I stood up and walked to the green barrel to the right of the bench and saw a copy of that day’s Traveler lying near the top. I say near because on top of the paper were several plastic bags filled with what could politely be called dog waste. As I pulled the paper up, one bag spilled open and the, ahem, waste dripped onto the front page. Now, I’m not saying this is an inappropriate substance to appear on the front of the Traveler; God knows they’ve published worse. But I am saying I’d prefer it wasn’t on a paper I had to read.
I carefully flipped the paper open to page thirty-eight while trying to avoid getting dog shit on my hands. The smell wasn’t entirely pleasant. It always seems fine when it’s your own dog, but someone else’s, it’s completely gross. It wouldn’t happen this way in the movies, with the handsome hero trying to avoid the animal feces as he’s working toward saving the city — that I knew for sure.
Anyway, I got to the appropriate page, and written across the top in pen were the words “Prudential Skywalk. Telescope in the corner pointing toward Charles River and downtown Boston.” And that was that. This Phantom definitely had a flare for the dramatic.
I placed the paper back in the barrel, as ordered, making a mental note to call Peter Martin at the first available opportunity and see if we could get a handwriting analyst to look at the paper before the garbagemen came. I walked back out onto Atlantic Avenue and flagged a cab that happened to be passing by.
The Prudential Skywalk, for the uninitiated, is the pavilion on the fiftieth floor of the Prudential Center, for a while the tallest building in town, but now eight floors shorter than the nearby Hancock Tower a few blocks away. The Pru, as Bostonians tend to call it, is a remarkably ugly structure, boxy and boring and nearly a blight, except it’s our blight, and for that, the city loves it.
I got out of the cab on Boylston Street, reflexively looked straight up at the top of the building in the way that tourists from New Hampshire probably do, and took the escalator up into the mall that wraps around the skyscraper. The streets and mall passages were busy with late-arriving workers and early shoppers, and I looked around in quasi-wonderment at whether I was being followed. I assumed that the Phantom was probably already in the Skywalk, though if he was, what was with all the taxicab stuff? Why not simply sit on the bench with me in Columbus Park?

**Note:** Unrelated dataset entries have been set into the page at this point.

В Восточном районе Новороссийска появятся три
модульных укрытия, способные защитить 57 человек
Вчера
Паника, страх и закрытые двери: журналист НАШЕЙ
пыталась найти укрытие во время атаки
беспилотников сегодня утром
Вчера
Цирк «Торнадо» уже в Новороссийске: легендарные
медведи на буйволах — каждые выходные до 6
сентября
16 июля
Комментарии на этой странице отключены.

The elevator ride made my ears pop, as elevator rides generally do. At the top, I paid the nine-dollar admission fee and pictured Martin quibbling with me when I submitted the expense. He’d argue that I should have been able to talk my way in for free because I wasn’t actually going to see the view.

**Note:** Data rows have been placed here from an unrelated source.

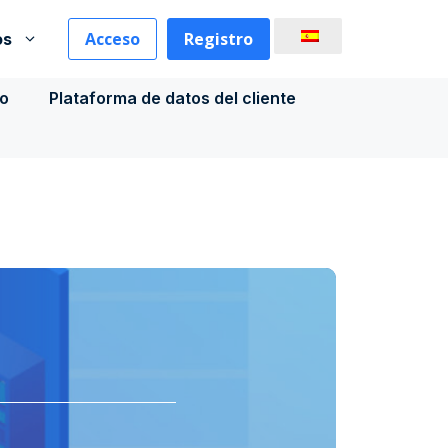
Acceso
Registro
os
co
Plataforma de datos del cliente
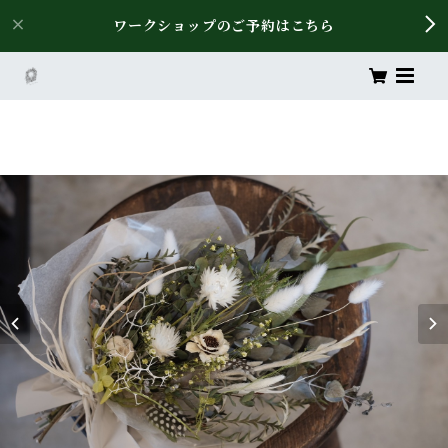
ワークショップのご予約はこちら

As I strode out onto the glass-enclosed Skywalk, the first sensation was that of light — light everywhere, streaming through the windows, reflecting off the floors, dancing along the walls, glistening off the telescopes that were pointing at the Financial District and the harbor beyond.
The second sensation was that of space — space everywhere. I don’t care how old I am, I don’t care how many times I’ve sat in offices or dined in restaurants atop high-rise buildings; whenever I do, the feeling is one of being above it all, figuratively as well as literally. The city below is minuscule, as are all the little problems of everyday life, things like traffic and litter and crowds and late appointments. High in the sky, you’re above the daily grind, free to contemplate the larger issues of life.

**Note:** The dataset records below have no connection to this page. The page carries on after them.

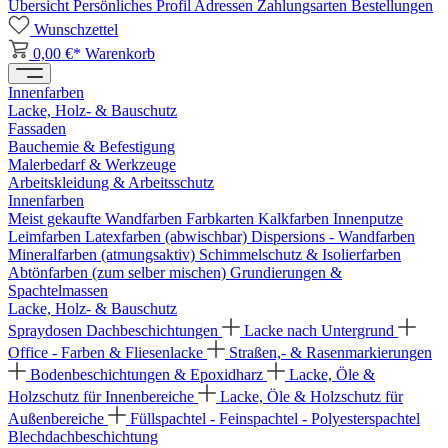
Übersicht
Persönliches Profil
Adressen
Zahlungsarten
Bestellungen
Wunschzettel
0,00 €*
Warenkorb
Innenfarben
Lacke, Holz- & Bauschutz
Fassaden
Bauchemie & Befestigung
Malerbedarf & Werkzeuge
Arbeitskleidung & Arbeitsschutz
Innenfarben
Meist gekaufte Wandfarben
Farbkarten
Kalkfarben
Innenputze
Leimfarben
Latexfarben (abwischbar)
Dispersions - Wandfarben
Mineralfarben (atmungsaktiv)
Schimmelschutz & Isolierfarben
Abtönfarben (zum selber mischen)
Grundierungen &
Spachtelmassen
Lacke, Holz- & Bauschutz
Spraydosen
Dachbeschichtungen
Lacke nach Untergrund
Office - Farben & Fliesenlacke
Straßen,- & Rasenmarkierungen
Bodenbeschichtungen & Epoxidharz
Lacke, Öle &
Holzschutz für Innenbereiche
Lacke, Öle & Holzschutz für
Außenbereiche
Füllspachtel - Feinspachtel - Polyesterspachtel
Blechdachbeschichtung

Which I don’t necessarily think was good at the moment, because what I had to contemplate were hardly the issues of soaring dreams. A broken marriage before the vows were ever recited, two dead women, a newspaper publisher with no balls, a serial killer who regarded me as his confidant, and some unknown would-be assailants who seemed to want me dead. I think I’d have to be soaring around the earth in a space shuttle for these problems to appear small at the moment, but maybe that’s where the Phantom would send me next.